Often, the easiest thing would be to quit. Just give up. Forget about one's dream and return to the comfort and convenience of mediocrity. Give in to the words of the critics, give up to the opposition, and give way to the obstacles. Simply tuck tail and run away.
Great power is embodied in persistence. The race is not always won by the fastest, nor the game by the strongest, but rather by the one who keeps on keeping on, who refuses to give up. Consider the postage stamp. Its usefulness consists in the ability to stick to one thing till it gets there. Race car driver Rick Mears said, "To finish first you must first finish."
It is always too soon to quit. One of the most powerful and destructive tools that Satan has in his arsenal is discouragement, the subtle but dangerous compulsion to give up, to quit, saying, "What's the use?"

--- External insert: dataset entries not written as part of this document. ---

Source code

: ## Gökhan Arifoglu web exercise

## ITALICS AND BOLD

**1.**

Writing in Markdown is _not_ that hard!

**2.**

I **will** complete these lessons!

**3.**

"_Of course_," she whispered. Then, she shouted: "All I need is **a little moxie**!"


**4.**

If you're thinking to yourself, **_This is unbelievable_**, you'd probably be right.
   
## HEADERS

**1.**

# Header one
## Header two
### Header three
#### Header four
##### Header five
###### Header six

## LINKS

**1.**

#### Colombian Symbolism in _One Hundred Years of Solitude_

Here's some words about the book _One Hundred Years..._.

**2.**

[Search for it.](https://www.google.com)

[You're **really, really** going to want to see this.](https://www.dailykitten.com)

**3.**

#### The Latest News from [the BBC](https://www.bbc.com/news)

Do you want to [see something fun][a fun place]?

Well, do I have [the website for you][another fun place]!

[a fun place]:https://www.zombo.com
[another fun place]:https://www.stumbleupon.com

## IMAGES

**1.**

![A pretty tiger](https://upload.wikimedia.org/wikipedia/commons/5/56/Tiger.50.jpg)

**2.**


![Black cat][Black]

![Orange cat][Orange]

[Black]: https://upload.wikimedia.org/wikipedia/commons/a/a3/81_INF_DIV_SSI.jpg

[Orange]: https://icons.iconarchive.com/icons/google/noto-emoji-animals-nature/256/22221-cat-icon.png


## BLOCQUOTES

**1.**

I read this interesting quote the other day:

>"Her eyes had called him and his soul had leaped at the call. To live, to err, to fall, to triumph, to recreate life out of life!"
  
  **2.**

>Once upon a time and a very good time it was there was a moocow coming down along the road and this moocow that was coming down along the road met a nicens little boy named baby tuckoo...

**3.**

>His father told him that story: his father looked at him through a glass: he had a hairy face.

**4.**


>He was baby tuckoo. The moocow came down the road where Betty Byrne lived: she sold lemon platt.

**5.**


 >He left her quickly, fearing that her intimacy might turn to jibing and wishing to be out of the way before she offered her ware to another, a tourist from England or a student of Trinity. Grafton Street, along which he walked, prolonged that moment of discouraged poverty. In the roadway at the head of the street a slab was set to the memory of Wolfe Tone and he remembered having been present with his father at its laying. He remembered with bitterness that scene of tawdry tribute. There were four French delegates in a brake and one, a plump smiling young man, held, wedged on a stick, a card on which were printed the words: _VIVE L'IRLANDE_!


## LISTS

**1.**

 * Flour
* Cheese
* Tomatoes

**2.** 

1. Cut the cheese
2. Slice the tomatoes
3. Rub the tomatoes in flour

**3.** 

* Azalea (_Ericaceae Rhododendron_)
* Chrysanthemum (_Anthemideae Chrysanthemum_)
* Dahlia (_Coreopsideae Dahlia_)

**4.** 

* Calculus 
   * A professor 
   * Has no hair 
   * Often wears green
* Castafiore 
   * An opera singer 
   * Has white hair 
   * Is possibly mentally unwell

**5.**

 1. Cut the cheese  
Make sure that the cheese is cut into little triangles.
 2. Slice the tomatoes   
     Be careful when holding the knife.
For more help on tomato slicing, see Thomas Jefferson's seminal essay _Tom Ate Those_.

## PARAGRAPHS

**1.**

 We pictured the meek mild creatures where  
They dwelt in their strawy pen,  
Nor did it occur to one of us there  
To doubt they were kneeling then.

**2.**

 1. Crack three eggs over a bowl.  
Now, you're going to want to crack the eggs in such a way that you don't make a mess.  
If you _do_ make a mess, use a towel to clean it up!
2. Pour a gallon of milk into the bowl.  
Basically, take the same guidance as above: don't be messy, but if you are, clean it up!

When you are tempted to quit: resist. We must endure in the battle until the evil day is over. We must press on in the face of the temptation to quit. Until the war is over, we must fight to the end. Until the race is finished, we must keep running. Until the wall is built, we must keep stacking bricks. Never give up. Never. The promises of God are always at the end.
Last weekend, my wife Deborah and I drove to San Fernando, Pampanga, for our Central Luzon Discipleship 2013 conference. We now have 11 Victory churches in the region. About 1,000 Victory Group leaders attended the conference. I wish you could have been there—amazing stories of the gospel changing lives!